▶ _DIRECTIONS_: Put the lines of the records below into a JSON list of strings, one string per line, from the line with "Which series has the widest spread of values?" up to and including the line with "Reading left to". Skip blank lines and leave the pictures out.

───── MATERIAL TO PROCESS

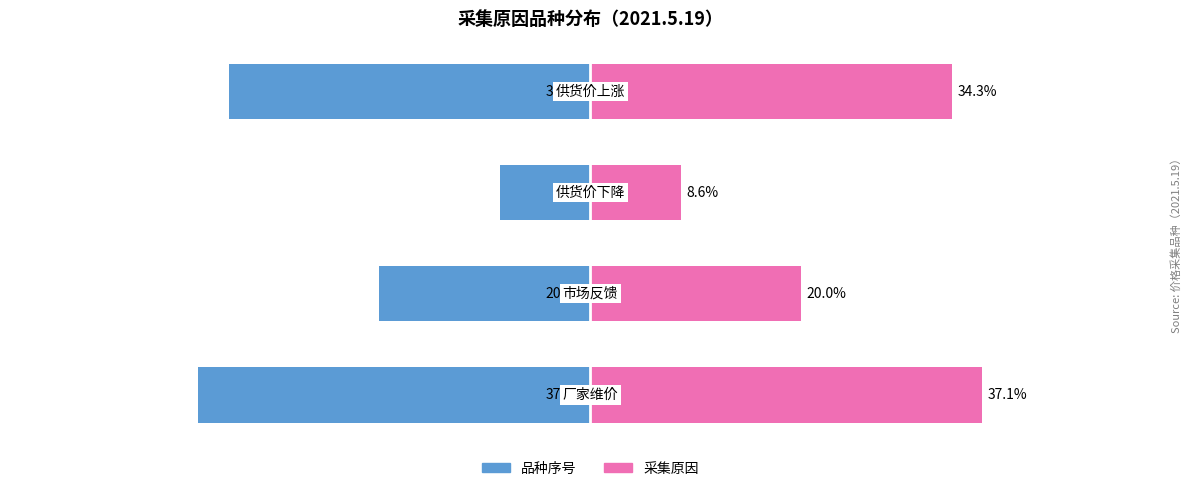

What are all the series names shown in the legend?

品种序号, 采集原因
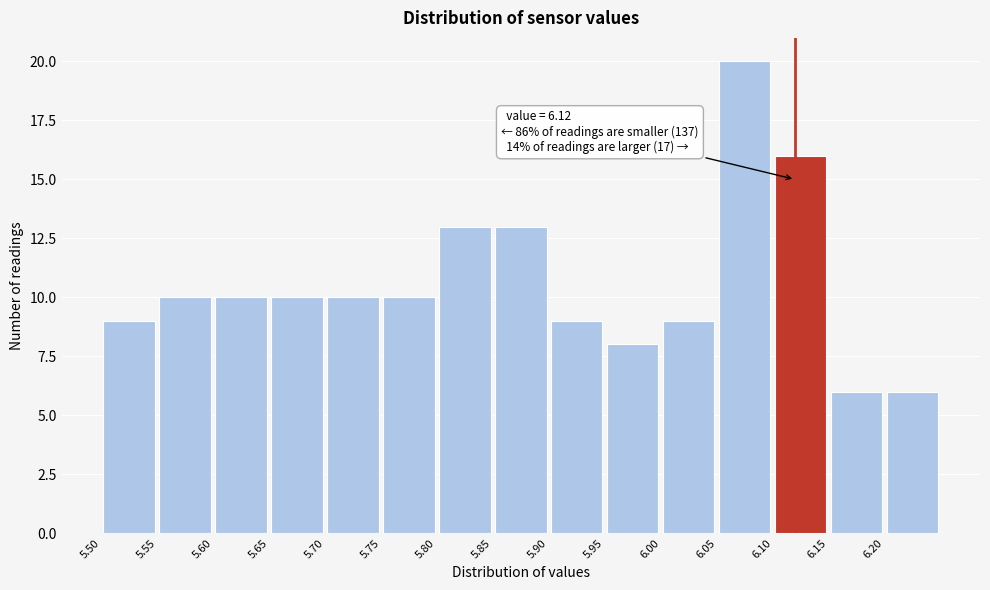

Which range on the x-axis has the tallest bar?

6.05 to 6.10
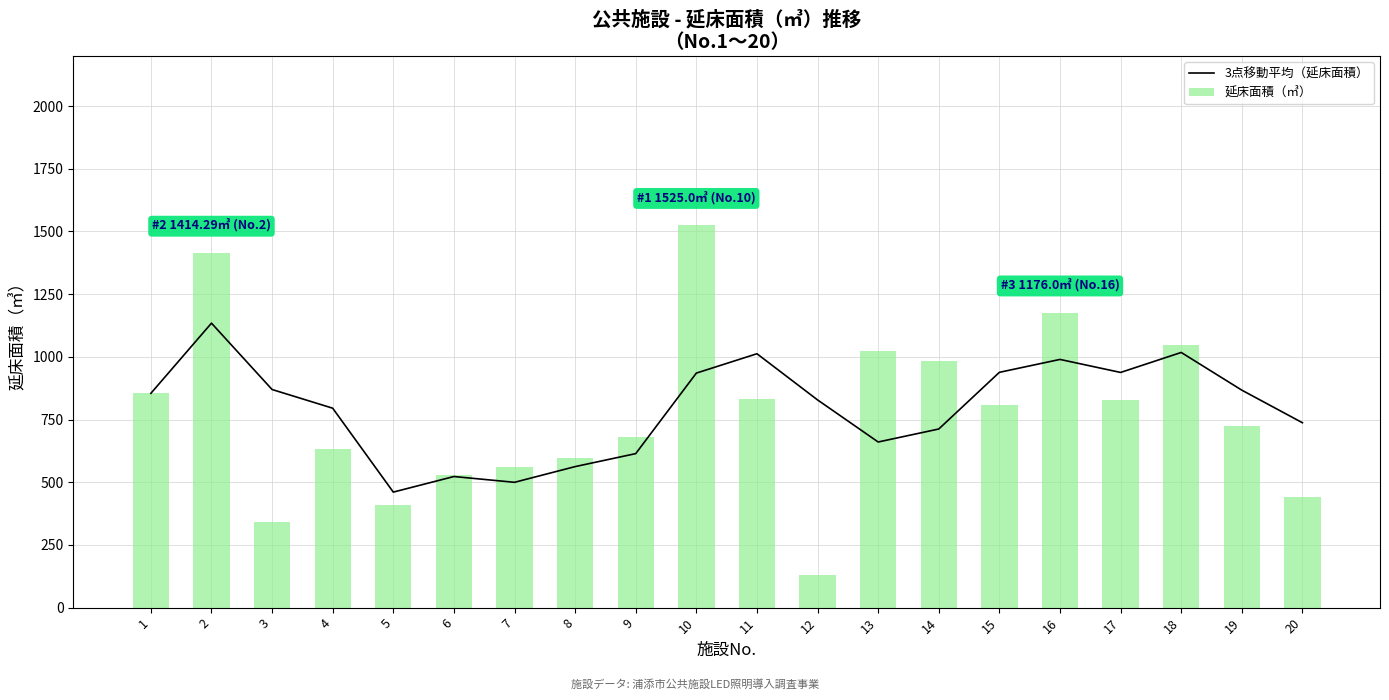

Between 11 and 20, which is larger?

11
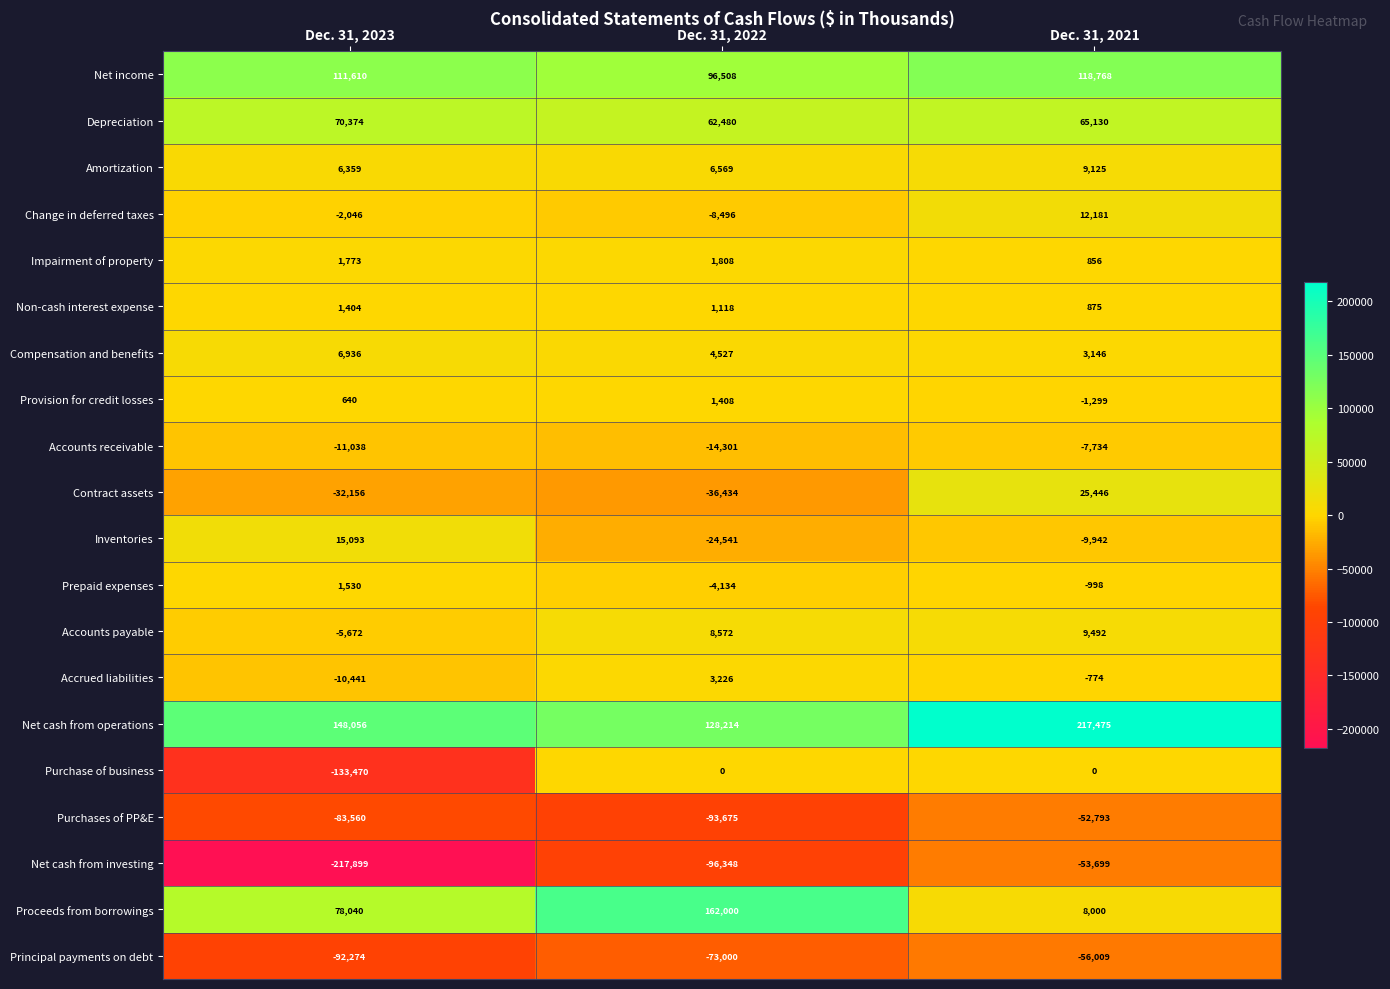

Which series has the widest spread of values?

Net cash from investing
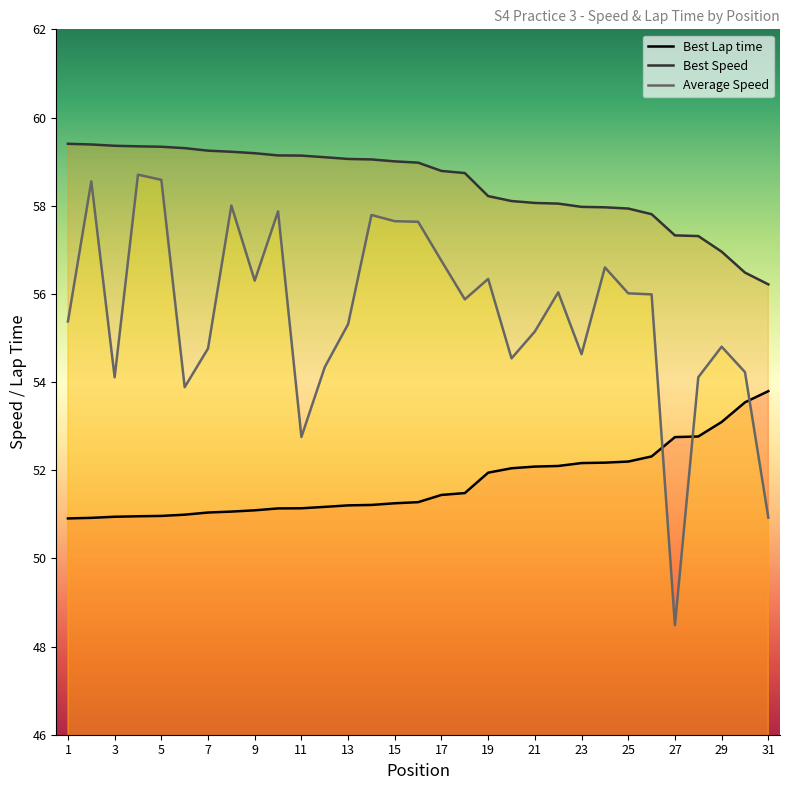

Reading left to right, transcribe all the data shown in this chart.

Best Lap time: 1=50.9	2=50.9	3=50.9	4=51.0	5=51.0	6=51.0	7=51.0	8=51.1	9=51.1	10=51.1	11=51.1	12=51.2	13=51.2	14=51.2	15=51.2	16=51.3	17=51.4	18=51.5	19=51.9	20=52.0	21=52.1	22=52.1	23=52.2	24=52.2	25=52.2	26=52.3	27=52.8	28=52.8	29=53.1	30=53.5	31=53.8
Best Speed: 1=59.4	2=59.4	3=59.4	4=59.3	5=59.3	6=59.3	7=59.2	8=59.2	9=59.2	10=59.1	11=59.1	12=59.1	13=59.1	14=59.0	15=59.0	16=59.0	17=58.8	18=58.7	19=58.2	20=58.1	21=58.1	22=58.0	23=58.0	24=58.0	25=57.9	26=57.8	27=57.3	28=57.3	29=57.0	30=56.5	31=56.2
Average Speed: 1=55.4	2=58.6	3=54.1	4=58.7	5=58.6	6=53.9	7=54.8	8=58.0	9=56.3	10=57.9	11=52.8	12=54.3	13=55.3	14=57.8	15=57.6	16=57.6	17=56.7	18=55.9	19=56.3	20=54.5	21=55.1	22=56.0	23=54.6	24=56.6	25=56.0	26=56.0	27=48.5	28=54.1	29=54.8	30=54.2	31=50.9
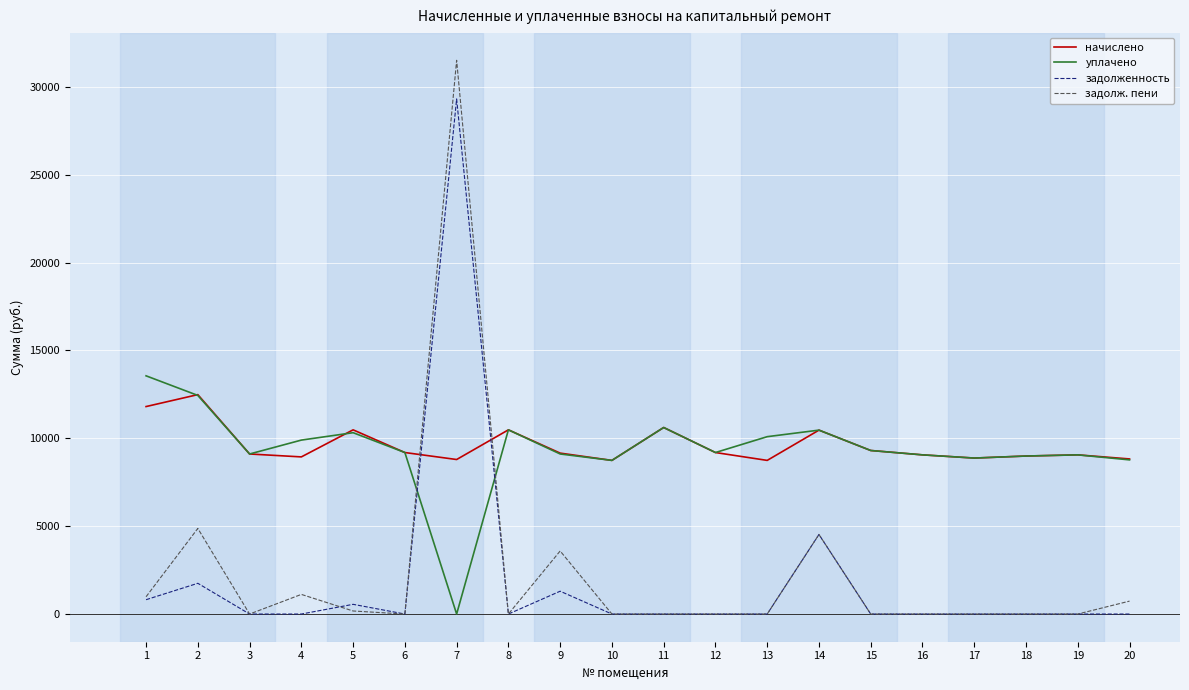

Which series changed the most between 2 and 16?

задолж. пени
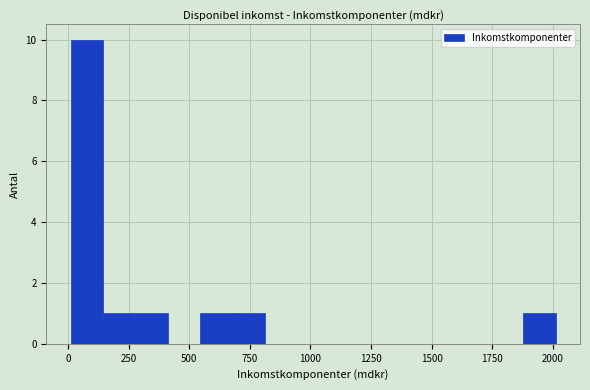

Read against the x-axis, roughly where is the centre of the tallest bar?

100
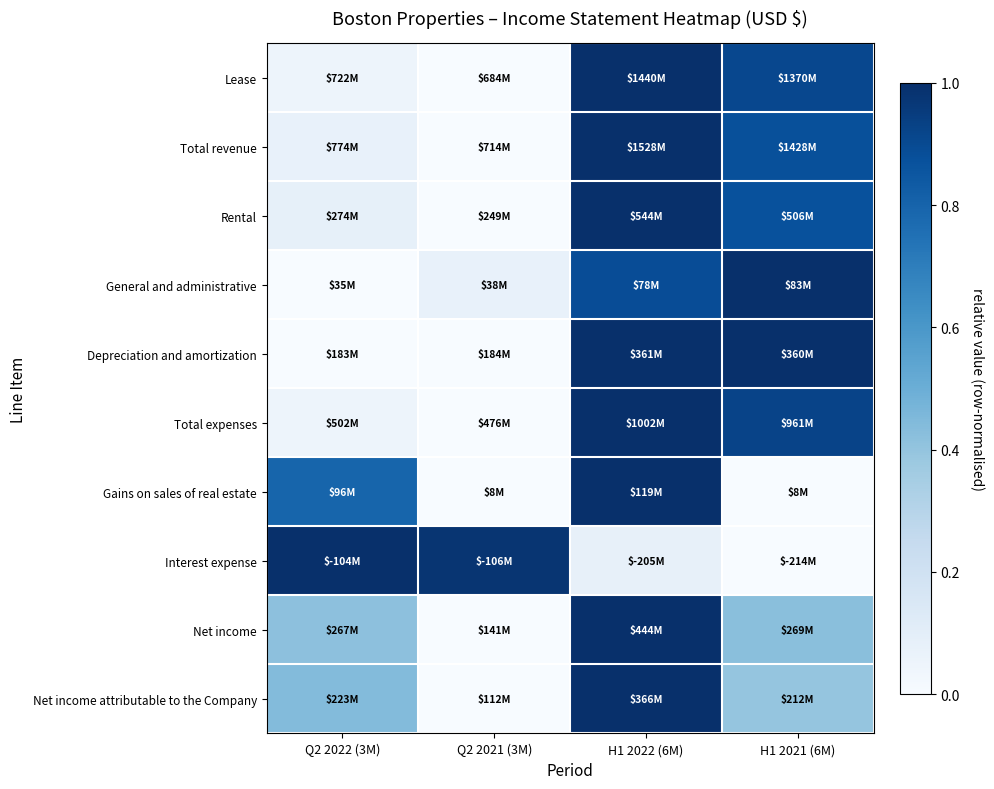

At which category is the sum across all series the highest?

H1 2022 (6M)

──────────

▶ _EXPECTED OUTPUT_:
[
  "Which series has the widest spread of values?",
  "Net cash from investing",
  "Reading left to right, transcribe all the data shown in this chart."
]